MONTGOMERY – The Alabama capital’s City Council is being urged to reject a proposed ordinance that would make sexual orientation and gender identity protected classes under the law.  Matthew Clark, the Executive Director of the conservative Alabama Center for Law and Liberty sent a letter on behalf of his group and six allied organizations asking the Council to abandon a vote implementing the ordnance.

According to the letter, the groups allege that the law would require Christians to violate their religious beliefs or face fines under certain circumstances.
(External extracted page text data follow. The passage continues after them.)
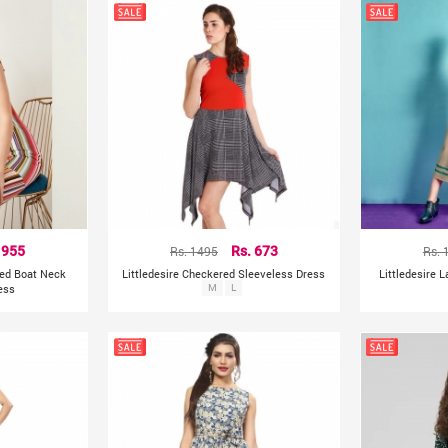
 955
Rs. 1495
Rs. 673
Rs. 
nted Boat Neck
Littledesire Checkered Sleeveless Dress
Littledesire 
ess
M
L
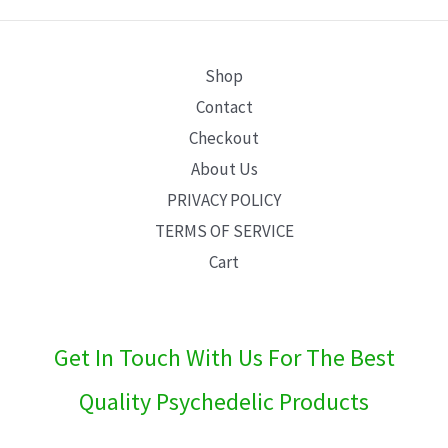
E
Shop
Contact
Checkout
About Us
PRIVACY POLICY
TERMS OF SERVICE
Cart
Get In Touch With Us For The Best
Quality Psychedelic Products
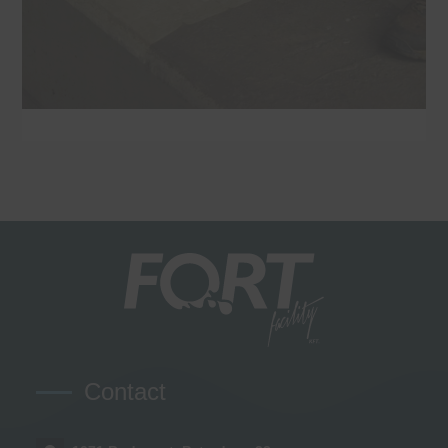
Contact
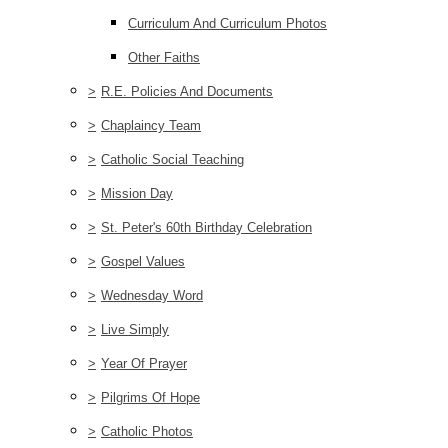
Curriculum And Curriculum Photos
Other Faiths
>
R.E. Policies And Documents
>
Chaplaincy Team
>
Catholic Social Teaching
>
Mission Day
>
St. Peter's 60th Birthday Celebration
>
Gospel Values
>
Wednesday Word
>
Live Simply
>
Year Of Prayer
>
Pilgrims Of Hope
>
Catholic Photos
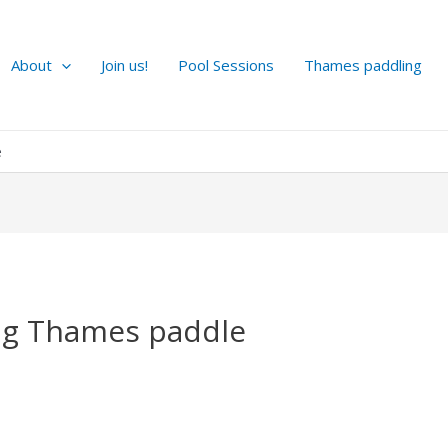
About
Join us!
Pool Sessions
Thames paddling
e
g Thames paddle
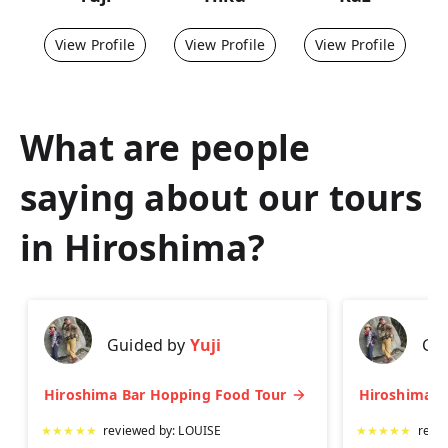
View Profile
View Profile
View Profile
What are people
saying about our tours
in
Hiroshima
?
Guided by
Yuji
Gu
Hiroshima Bar Hopping Food Tour
★
★
★
★
★
reviewed by:
LOUISE
★
★
★
★
★
revi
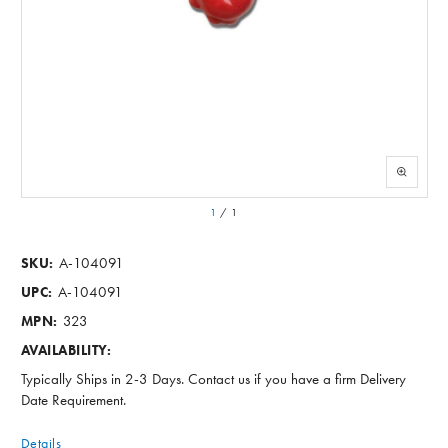
1
/
1
A-104091
SKU:
A-104091
UPC:
323
MPN:
AVAILABILITY:
Typically Ships in 2-3 Days. Contact us if you have a firm Delivery
Date Requirement.
Details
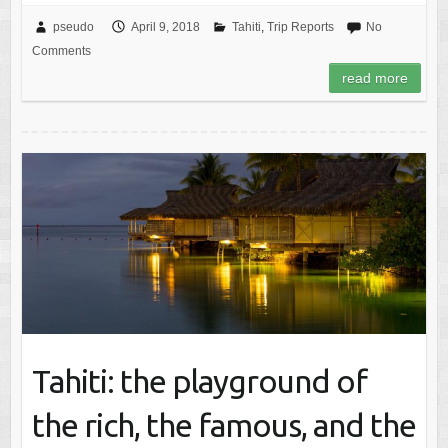
pseudo
April 9, 2018
Tahiti
,
Trip Reports
No
Comments
read more
Tahiti: the playground of
the rich, the famous, and the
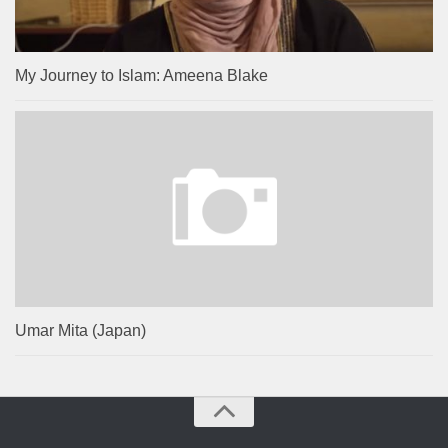
My Journey to Islam: Ameena Blake
Umar Mita (Japan)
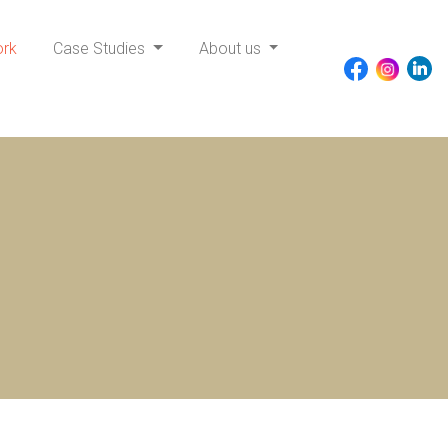
ork
Case Studies
About us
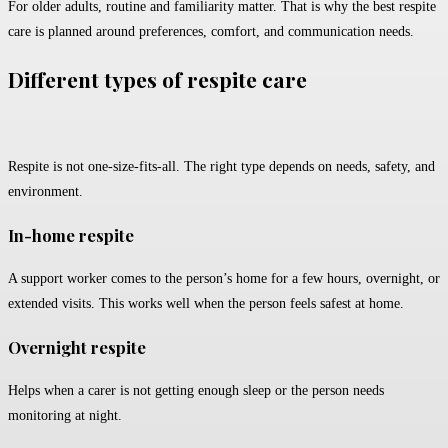
For older adults, routine and familiarity matter. That is why the best respite
care is planned around preferences, comfort, and communication needs.
Different types of respite care
Respite is not one-size-fits-all. The right type depends on needs, safety, and
environment.
In-home respite
A support worker comes to the person’s home for a few hours, overnight, or
extended visits. This works well when the person feels safest at home.
Overnight respite
Helps when a carer is not getting enough sleep or the person needs
monitoring at night.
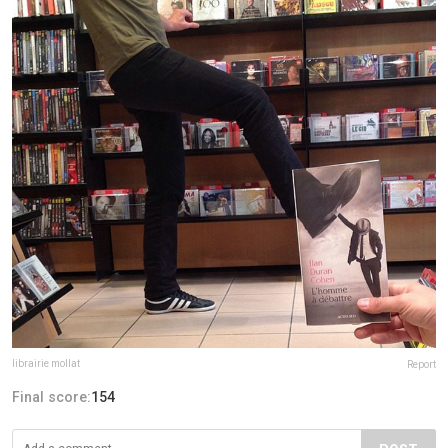
librairie mollat
Report
Final score:
154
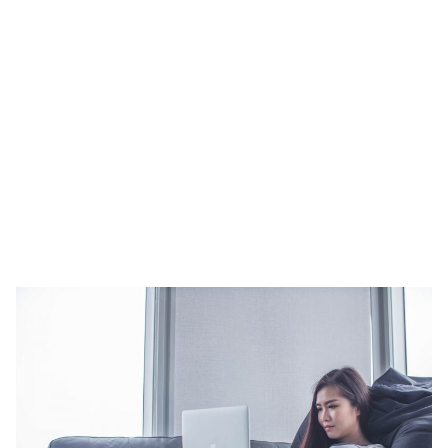
term stays.
Keeping to a budget can always make or break a decision.
Serviced apartments offer more value for money with regards to
the space they provide. If you think about it, with hotels, you are
paying a fixed rate for the number of guests. Whereas with
apartments you’re also paying for the space and facilities provided.
Sometimes sticking to a budget means skimping and doing away
with luxury. With serviced apartments, you won’t have to.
Prominent among the other signatures is Mathew D. Staver, Chairman of Liberty Counsel which the Southern Poverty Law Center lists as an extremist anti-LGBTQ hate group.

The SPLC, which has its headquarters in Montgomery, writes; “The Liberty Counsel has also been active in the battle against same-sex marriage and hate crimes legislation, which it claimed in a 2007 news release to be “’thought crimes’ laws that violate the right to freedom of speech and of conscience” and will “have a chilling effect on people who have moral or religious objections to homosexual behavior.” In that same release, the Liberty Counsel falsely claimed that the brutal murder of Matthew Shepard in Laramie, Wyo., had nothing to do with homosexuality, but instead was “a bungled robbery.”
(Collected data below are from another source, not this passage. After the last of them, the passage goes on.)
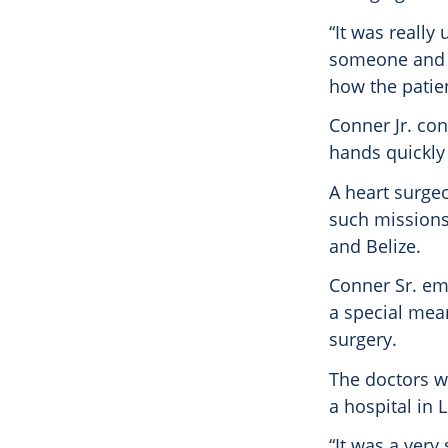
“It was really
someone and ra
how the patien
Conner Jr. con
hands quickly
A heart surgeo
such missions 
and Belize.
Conner Sr. em
a special mea
surgery.
The doctors w
a hospital in 
“It was a very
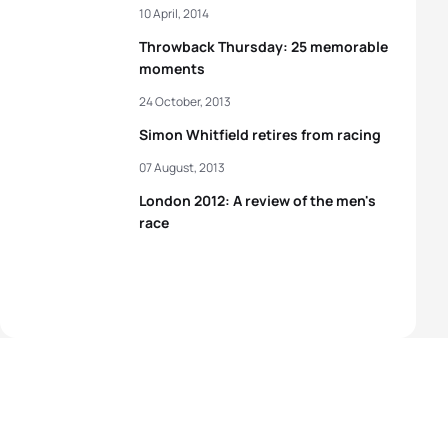
10 April, 2014
Throwback Thursday: 25 memorable
moments
24 October, 2013
Simon Whitfield retires from racing
07 August, 2013
London 2012: A review of the men's
race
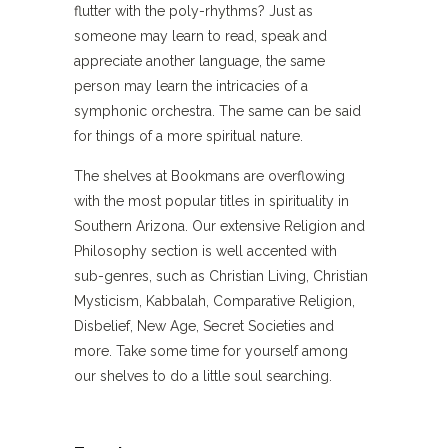
flutter with the poly-rhythms? Just as
someone may learn to read, speak and
appreciate another language, the same
person may learn the intricacies of a
symphonic orchestra. The same can be said
for things of a more spiritual nature.
The shelves at Bookmans are overflowing
with the most popular titles in spirituality in
Southern Arizona. Our extensive Religion and
Philosophy section is well accented with
sub-genres, such as Christian Living, Christian
Mysticism, Kabbalah, Comparative Religion,
Disbelief, New Age, Secret Societies and
more. Take some time for yourself among
our shelves to do a little soul searching.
In the letter Clark noted; ““As we read the ordinance, churches could be fined if they refuse to allow transgender people to use the bathroom of their choice, and they might be fined if they refused to let same-sex couples use their facilities for weddings,” Clark said. “They could also be fined if they declined to hire non-ministerial personnel, such as facility managers or secretaries, whose sexual orientation or gender identity contradicts the tenants of the church’s faith.”

“Christian schools, small business owners, and homeowners are also in the crosshairs. Schools could face liability if they decline to let transgender students use the locker rooms of their choice,” Clark said. “Small business owners like Jack Phillips [referring to Masterpiece Cakeshop v. Colorado Civil Rights Commission] could face liability. And homeowners who list their homes on Airbnb could be fined if they declined to let a same-sex couple engage in sexual activities in their home that violate the tenants of their faith.”

Clark then warned the City Council that if it passes the ordinance, litigation could result and the City would likely lose.

The Montgomery Advertiser reported last month that City Mayor Steven Reed said a council vote in favor of the LGTBQ nondiscrimination ordinance that’s now being drafted in Montgomery would send a message. 

“There are signals that communities can send, and this is an important signal not only to those residents that live here right now but people all over the country that have maybe one idea of Alabama and Montgomery, and we want to show them that there’s a different reality here,” he said. 

Reed and his team have been working with the Human Rights Campaign and other advocacy groups to draft an ordinance that would expand protections for LGBTQ residents in the state’s capital city. The proposed measure, which would specifically target discrimination in government, employment and housing based on sexual orientation or gender identity the Advertiser reported.